Sûrement pas chez ses co-panélistes, mais, souvent, soutient Alioune Badara Mbengue, il se développe «un mécanisme de défense» lorsqu’il s’agit de discuter de l’Ia en relation avec des domaines tels que ceux artistique, médical… Pourtant, à l’en croire, le shift est inévitable. «Lorsqu’on regarde ce que les Ia savaient faire il y a un an par rapport à ce qu’elles savaient faire il y a cinq ans, mais le bond est spectaculaire pour ne pas dire phénoménal», défend celui qui propose de se préparer à savoir prendre les vagues Ia, leur déchaînement étant lui aussi inévitable.

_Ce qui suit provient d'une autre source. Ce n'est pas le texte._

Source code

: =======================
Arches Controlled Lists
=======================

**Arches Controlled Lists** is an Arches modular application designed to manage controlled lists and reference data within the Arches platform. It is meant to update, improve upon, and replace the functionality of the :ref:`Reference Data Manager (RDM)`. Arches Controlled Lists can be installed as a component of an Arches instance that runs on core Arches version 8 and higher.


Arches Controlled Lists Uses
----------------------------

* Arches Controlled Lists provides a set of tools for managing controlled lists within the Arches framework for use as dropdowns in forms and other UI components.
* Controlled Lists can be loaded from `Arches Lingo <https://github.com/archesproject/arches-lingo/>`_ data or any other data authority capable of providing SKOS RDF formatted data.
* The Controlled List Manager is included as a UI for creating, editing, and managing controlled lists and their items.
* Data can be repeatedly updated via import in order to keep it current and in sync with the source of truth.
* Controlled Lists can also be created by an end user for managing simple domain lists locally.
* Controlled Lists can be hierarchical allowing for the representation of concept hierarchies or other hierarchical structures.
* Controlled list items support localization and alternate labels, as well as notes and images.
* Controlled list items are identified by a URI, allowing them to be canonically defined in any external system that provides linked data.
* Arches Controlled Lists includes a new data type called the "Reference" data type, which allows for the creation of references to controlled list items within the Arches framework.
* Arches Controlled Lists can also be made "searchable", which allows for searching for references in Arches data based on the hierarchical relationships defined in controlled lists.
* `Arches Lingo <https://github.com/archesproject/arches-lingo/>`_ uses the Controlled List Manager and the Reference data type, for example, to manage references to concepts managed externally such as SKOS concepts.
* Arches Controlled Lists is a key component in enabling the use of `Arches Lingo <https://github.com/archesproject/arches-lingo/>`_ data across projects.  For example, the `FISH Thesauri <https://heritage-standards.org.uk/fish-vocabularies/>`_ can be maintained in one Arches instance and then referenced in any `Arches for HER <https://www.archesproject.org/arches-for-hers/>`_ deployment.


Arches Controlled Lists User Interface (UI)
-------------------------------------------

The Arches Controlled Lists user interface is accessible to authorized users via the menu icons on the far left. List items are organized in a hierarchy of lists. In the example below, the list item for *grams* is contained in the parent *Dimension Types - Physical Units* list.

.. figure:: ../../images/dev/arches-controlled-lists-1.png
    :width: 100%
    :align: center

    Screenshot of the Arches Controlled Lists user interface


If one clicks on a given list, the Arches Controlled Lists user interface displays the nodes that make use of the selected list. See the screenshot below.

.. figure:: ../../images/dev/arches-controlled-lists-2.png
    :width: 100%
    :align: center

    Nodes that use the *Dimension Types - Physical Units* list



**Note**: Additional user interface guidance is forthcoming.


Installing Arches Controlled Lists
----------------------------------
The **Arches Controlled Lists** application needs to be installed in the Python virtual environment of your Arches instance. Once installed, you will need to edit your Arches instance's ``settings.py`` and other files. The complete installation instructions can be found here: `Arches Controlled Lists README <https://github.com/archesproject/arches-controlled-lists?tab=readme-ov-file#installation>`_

Son idée n’est d’ailleurs pas d’annoncer la catastrophe du «remplacement» des humains.

Car, «en réalité, l’Ia n’a pas la prétention de faire exactement ce que nous, nous faisons». Il n’en demeure pas moins vrai que plus d’une activité sont menacées. Il n’en demeure pas moins évident, pour M. Mbengue, qu’il urge de se projeter vers une «prospérité symbiotique» (titre de son ouvrage). «Rem­pla­cement», a-t-on dit ? Homo Deus, dit Khadidiatou Sall !

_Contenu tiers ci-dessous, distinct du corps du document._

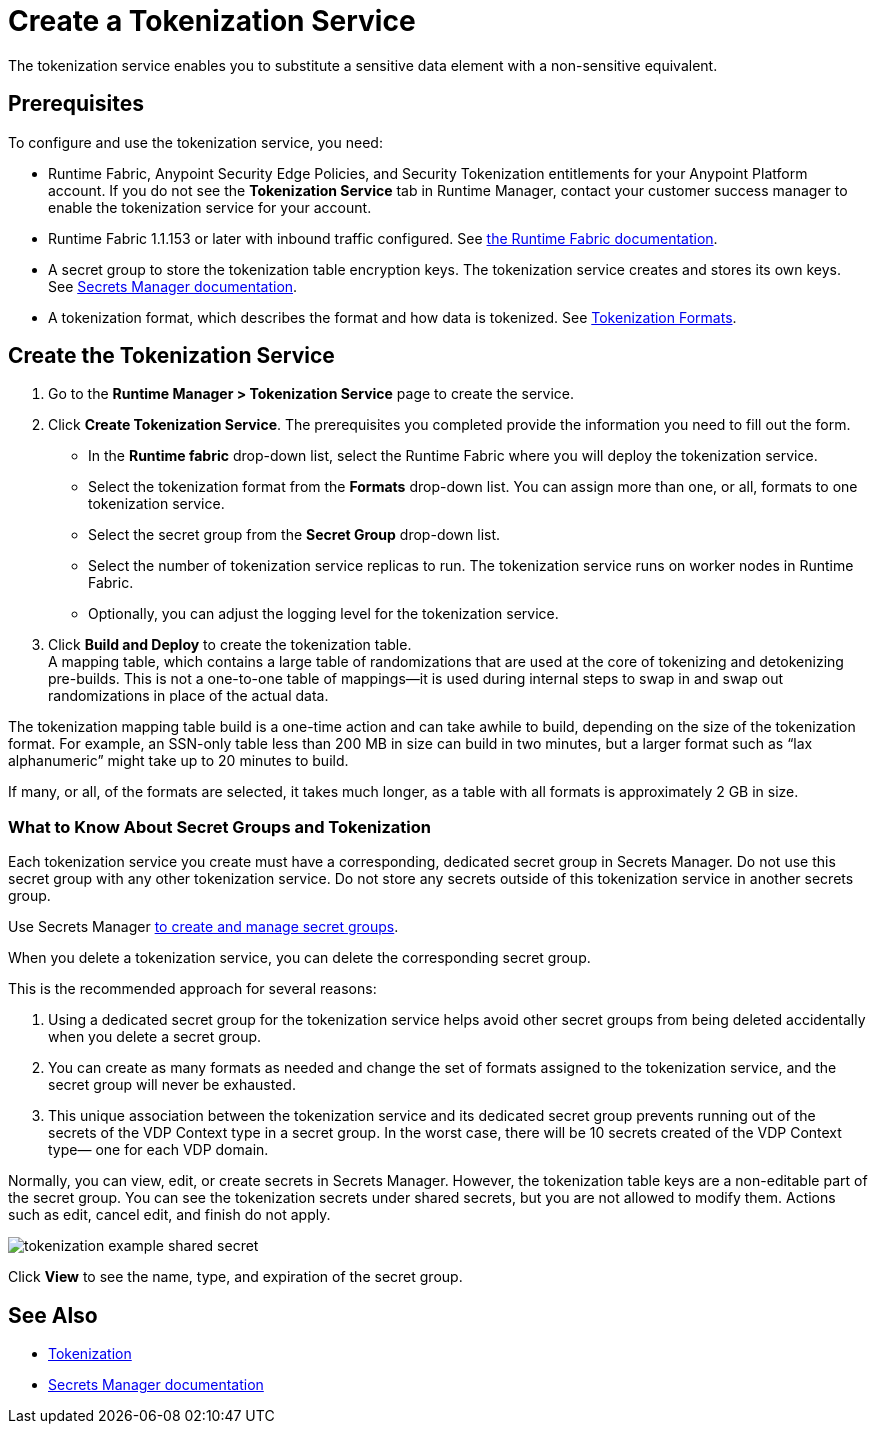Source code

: = Create a Tokenization Service

The tokenization service enables you to substitute a sensitive data element with a non-sensitive equivalent.

== Prerequisites

To configure and use the tokenization service, you need:

* Runtime Fabric, Anypoint Security Edge Policies, and Security Tokenization entitlements for your Anypoint Platform account. If you do not see the *Tokenization Service* tab in Runtime Manager, contact your customer success manager to enable the tokenization service for your account. 
* Runtime Fabric 1.1.153 or later with inbound traffic configured. See xref:runtime-fabric::index.adoc[the Runtime Fabric documentation].
* A secret group to store the tokenization table encryption keys. The tokenization service creates and stores its own keys. See xref:asm-secret-group-concept.adoc[Secrets Manager documentation].
* A tokenization format, which describes the format and how data is tokenized. See xref:tokenization-formats.adoc[Tokenization Formats].

== Create the Tokenization Service

. Go to the *Runtime Manager­ > Tokenization Service* page to create the service.
. Click *Create Tokenization Service*. The prerequisites you completed provide the information you need to fill out the form. 
  * In the *Runtime fabric* drop-down list, select the Runtime Fabric where you will deploy the tokenization service. 
  * Select the tokenization format from the *Formats* drop-down list. You can assign more than one, or all, formats to one tokenization service.
  * Select the secret group from the *Secret Group* drop-down list.
  * Select the number of tokenization service replicas to run. The tokenization service runs on worker nodes in Runtime Fabric.
  * Optionally, you can adjust the logging level for the tokenization service.
. Click *Build and Deploy* to create the tokenization table. +
A mapping table, which contains a large table of randomizations that are used at the core of tokenizing and detokenizing pre-builds. This is not a one-to-one table of mappings&#8212;it is used during internal steps to swap in and swap out randomizations in place of the actual data. 

The tokenization mapping table build is a one-time action and can take awhile to build, depending on the size of the tokenization format. For example, an SSN-only table less than 200 MB in size can build in two minutes, but a larger format such as “lax alphanumeric” might take up to 20 minutes to build.

If many, or all, of the formats are selected, it takes much longer, as a table with all formats is approximately 2 GB in size.

=== What to Know About Secret Groups and Tokenization

Each tokenization service you create must have a corresponding, dedicated secret group in Secrets Manager. Do not use this secret group with any other tokenization service. Do not store any secrets outside of this tokenization service in another secrets group.

Use Secrets Manager xref:asm-secret-group-creation-task.adoc[to create and manage secret groups]. 

When you delete a tokenization service, you can delete the corresponding secret group.

This is the recommended approach for several reasons:

. Using a dedicated secret group for the tokenization service helps avoid other secret groups from being deleted accidentally when you delete a secret group. 
. You can create as many formats as needed and change the set of formats assigned to the tokenization service, and the secret group will never be exhausted.
. This unique association between the tokenization service and its dedicated secret group prevents running out of the secrets of the VDP Context type in a secret group. In the worst case, there will be 10 secrets created of the VDP Context type&#8212;
one for each VDP domain.

Normally, you can view, edit, or create secrets in Secrets Manager. However, the tokenization table keys are a non-editable part of the secret group. You can see the tokenization secrets under shared secrets, but you are not allowed to modify them. Actions such as edit, cancel edit, and finish do not apply.

image::tokenization-example-shared-secret.png[]

Click *View* to see the name, type, and expiration of the secret group.

== See Also

* xref:tokenization.adoc[Tokenization]
* xref:asm-secret-group-concept.adoc[Secrets Manager documentation]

La spécialiste en biologie moléculaire évoque ainsi cette crainte que plusieurs nourrissent, de voir advenir l’humain à l’intelligence et aux capacités absolues… et qui passerait par l’Ia. Projection…et retour vers le passé, aussi. Pour sa part, en effet, Mame Daour Wade (scénariste et écrivain) se remémore ces films d’hier qui anticipaient sur les réalités d’aujourd’hui.

Le conteur qui représente M. Moussa Touré et parle au nom des cinéastes, dit que dans notre odyssée d’humains, «nous nous trouvons soudainement rattrapés» par ces innovations parmi lesquelles il cite ChatGPT qu’il avoue utiliser pour faire des scénarios.

Sa chevelure dit un âge avancé et M. Wade semble n’avoir rien perdu de sa capacité d’émerveillement et d’adaptation. Midjourney et autres, il cite…Mame D. Wade et Alioune B. Mbengue, malgré l’écart énorme de leur âge, font ainsi coïncider leur discours quant à la possibilité de faire émerger un mode d’art non encore exploré avec l’aide de l’Ia. Vision symbiotique…

Des craintes, des convergences, des divergences, des espérances.

Droits d’auteur, politiques culturelles à repenser, opportunités à saisir, formations à adapter…Autant de choses que les discussions mettent sur la table. Et c’est sans doute ce qu’a voulu provoquer l’Equipe interdisciplinaire de recherche «culture, littérature, art et patrimoine». «Vous imaginez que nous n’avons pas répondu définitivement à la question, mais nous avons posé les jalons», a souligné Christian Thiam (Ensei­gnant-chercheur, Un-Chk).

La question : l’Ia ne va-t-elle pas tuer l’art et la création ? Les praticiens de la création parmi lesquels M. Kalidou Kassé, ceux de l’administration comme la directrice des Arts, Mme Khoudia Diagne, et les enseignants à l’image du Pr Amadou Gallo Diop ont tous posé sur la table leurs pensées. L’idée de la rencontre pour M. Thiam : «passer à la réflexion dès maintenant pour s’assurer que nous mettons les garde-fous pour ne pas qu’on arrive au point où, justement, cette création que nous avons, qui peut être utile, se transforme en quelque chose de nuisible pour les artistes et créateurs».

De l’éthique dans l’Ia, Nafissatou Diouf a dit et répété l’idée.